See the difference? One enables her to understand what you see that is worth repeating and admiring, the one thing that works, the one thing that is a skill she can rely on. The other comment means she has to live up to some ideal that she doesn’t feel she’s achieved. That’s a lot of pressure! So take the pressure off. Honor her point of view and offer concrete compliments.
I hope that helps!
Julie
That sounds like great advice but it might also be helpful to help her understand what the standards are for things like competitions, publications, etc. I have seen many academics, for example, who keep revising and revising and never send the paper off for publication because it isn’t quite right yet. It seems to me that one of the skills that good writers need is the ability to see when something is good enough. Writing can always be improved, but at some point, it is worth calling a project finished and sending it off (to a competition, a magazine or whatever) and going on to the next project. And sometimes that sending off isn’t the end, because you will get comments from an editor which can be very helpful.
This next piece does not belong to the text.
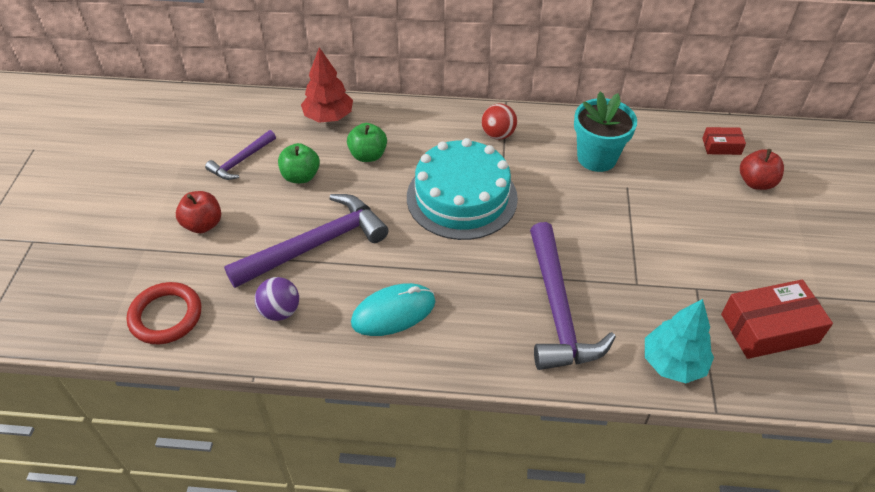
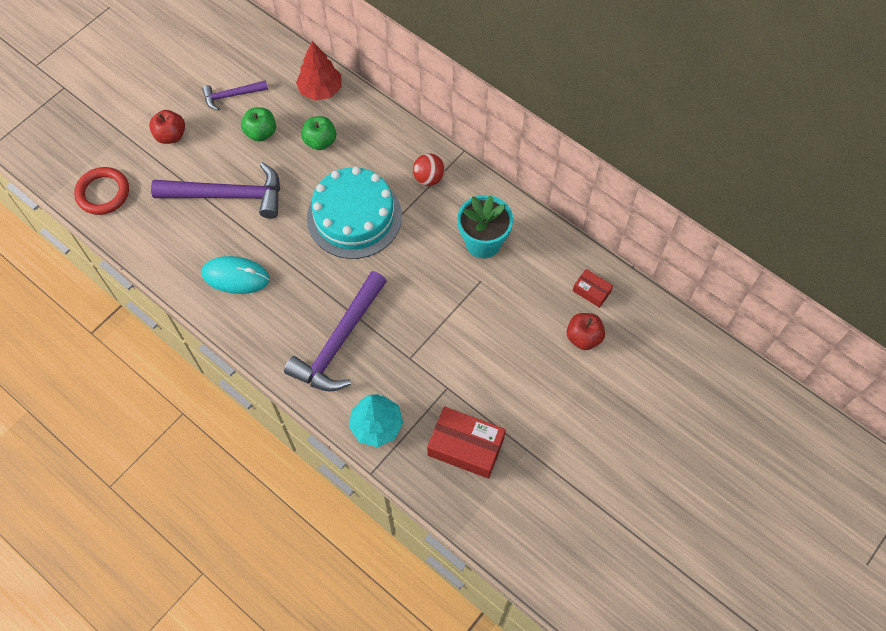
camera: 35 degrees right, 15 degrees up
purple ball [255,277,299,321] -> none

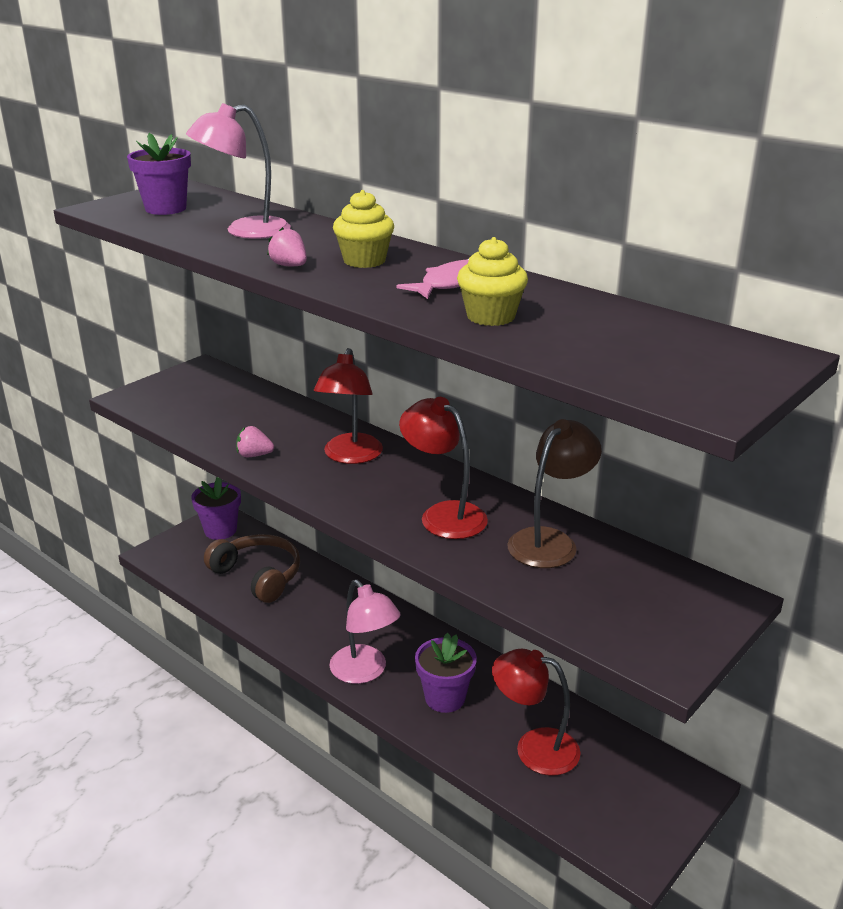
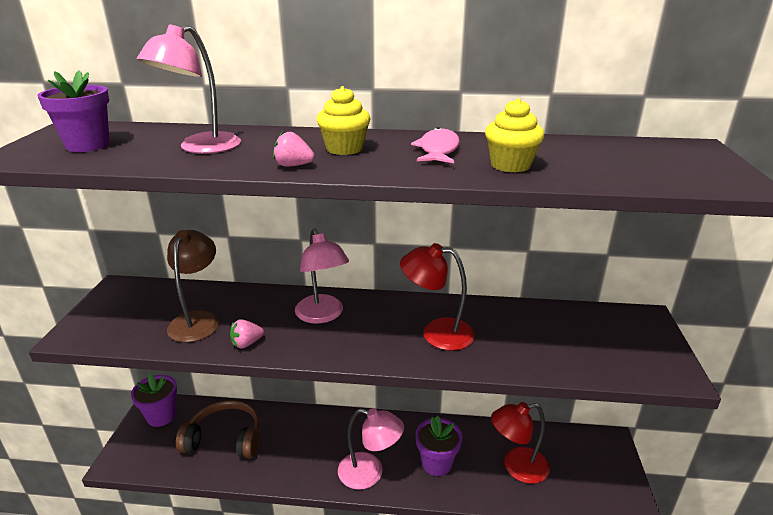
camera: 35 degrees left, 0 degrees up
red lamp [314,348,383,464] -> pink lamp [295,229,349,324]
brown lamp [507,419,602,568] -> brown lamp moved to [167,230,220,342]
do you have guidance on how to develop that sense?
It sounded to me from the email that the daughter wasn’t interested in competing but did so because her mother “made her.” So my comments flowed from the place where the daughter is reluctant to embrace her gifts on any level, not that she is reluctant to submit her writing.
I agree that there has to be a point at which a person is finished with the project (book, essay, article, poem) even when it feels like it could still stand improvement. For perfectionists, then, it is critical to develop a relationship with someone she trusts. A trusted editor (mother, friend, father, teacher) is vital to growing when you are a perfectionist. But that trust can’t grow as easily when there is a sense that the editor is falsely propping up what the writer estimates is poor writing.
So if you give real feedback (focus on the areas of strength) and support the child’s evaluation of the writing at the same time (you could do this by asking the child to show the places where she sees the need for revision and discovering how she sees her own writing), you will develop into someone she can trust to give her real feedback which may include your suggestion: “Good enough.”